ASSIGNMENTS OF ERROR NUMBERS 1, 2 and 3

I. The trial court erred in denying the defendant’s Motion for Continuance, which motion was based on the absence of a material witness.
II. The trial court erred in holding that evidence of an ongoing, extra-marital affair between the alleged victim and the defendant’s wife was irrelevant and/or immaterial.
III. The trial court erred in refusing to allow certain defense witnesses to testify over objections of relevancy and hearsay.

These assignments of error were combined for purpose of argument because they are interrelated. We also deem it expedient to discuss them jointly because our resolution thereof is dispositive of the case. The defense here is self-defense. Defendant’s theory is that Lair was the aggressor and shot defendant first. In advancing that theory, defendant testified that he found in his wife’s purse a receipt from the Holiday Inn on Siegen Lane, dated about a week before the shooting, which had Lair’s name on it. Defendant also testified that on July 8, the day before the shooting, he confronted- Lair with a gun about Lair’s involvement with his wife; that he forced Lair to take a ride with him while they discussed the matter; that Lair would not promise to leave his wife alone; that he went back to Lair’s place of employment the next day on his motorcycle; that he again had his gun with him; that he waited for Lair at the front door of Lair’s office; that Lair came out of the office after work and as they walked across the street to the parking lot Lair told him that what Lair said yesterday still went; that he pleaded with Lair to leave his wife alone because it was “just messing my homé up” and he wanted Lair to leave his wife alone; that Lair hung his head, looked back up and said, “Well, okay, I’ll do that;” that they were standing face to face and he saw Lair coming up with a gun; that he turned to run and took 3 or 4 steps when Lair shot him; that there was another shot and he turned around and shot back; and that he ran over to his motorcycle, started it and drove off.

Lair testified that defendant was waiting for him behind a car when he got off work; that because of his abduction the day before he brought a loaded gun to work with him for protection; that as he approached his car, defendant accosted him, holding a motorcycle helmet in one hand while shielding or hiding a pistol in his other hand; that after some discussion between them, defendant told him that he was going to kill him; that the next thing he knew he [749]*749felt a sting in the chest and started falling; that he felt another sting in the neck; that he pulled his gun out from a portfolio but did not remember if he fired any shots; that he did not have his gun in his hand when he felt the first sting but was taking it out as he was going down; that he admitted knowing defendant’s wife but denied that he was having an affair with her and specifically denied ever spending the night with her at the Holiday Inn on Siegen Lane.

> **REQUIREMENTS**
a) In the court opinion, on what date did the defendant confront Lair with a gun?
b) Write out the court opinion starting with "II. The trial court erred in holding" and going on through "relevancy and hearsay.".
c) Continue the court opinion from its last sentence.
You can ignore the data.

> **DATA LINES**
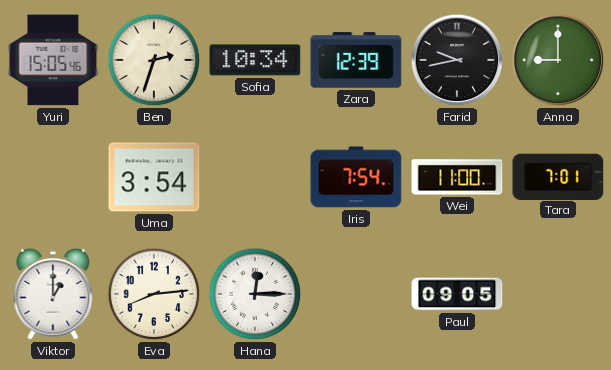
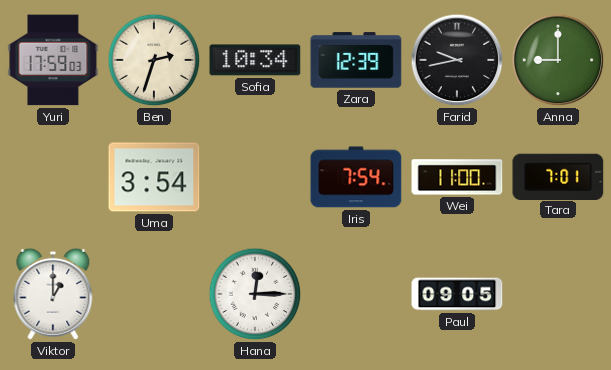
Yuri: 15:05 -> 17:59
Eva: 8:14 -> none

> **FINAL ANSWERS**
a) July 8, the day before the shooting.

b)
II. The trial court erred in holding that evidence of an ongoing, extra-marital affair between the alleged victim and the defendant’s wife was irrelevant and/or immaterial.
III. The trial court erred in refusing to allow certain defense witnesses to testify over objections of relevancy and hearsay.

c)
Defendant attempted to subpoena his estranged wife for trial but was unable to get service upon her. He moved for a continuance which was denied after a hearing. The trial judge ruled that anything she had to say would be irrelevant to the charge of aggravated battery. Defendant wanted to examine her about her relationship with Lair. Anticipating that she might deny any extra-marital involvement with Lair, defendant had also subpoenaed Jean Roan, Neale Anderson and Janice Lee. He hoped to elicit testimony from these three witnesses that his wife had told them that Lair was her man, that they picked roses together, went to the L.S.U. lakes together and had sexual relations in hotels in Baton Rouge, Lafayette and Hammond.

Jean Roan was actually called to the stand, but the trial judge sustained the State’s objection to hearsay. After that ruling the defense did not attempt to put Anderson or Lee on the stand, but they were, according to counsel, present and ready to testify.

An out-of-court statement made by a non-party that is against the declarant’s own interest is generally recognized as an exception to the hearsay rule. See D. Binder, The Hearsay Handbook, Exception 29, 199 (1975) McCormicks Handbook of the Law of Evidence 690 (E. Cleary 2nd ed. 1972), in discussing this exception, states:

To satisfy the instant exception to the hearsay rule in its traditional form, two main requirements must be met: first, the declaration must state facts which are against the pecuniary or proprietary interest of the declarant, or the making of the declaration itself must create evidence which would endanger his pocketbook if the statement were not true; second, the declarant must be unavailable at the time of trial. These two requirements, when satisfied, are believed to furnish respectively the safeguard of special trustworthiness and the requisite of special need for the use of hearsay, which are the traditional justifying elements of most of the exceptions to the hearsay rule.

(Footnotes omitted:)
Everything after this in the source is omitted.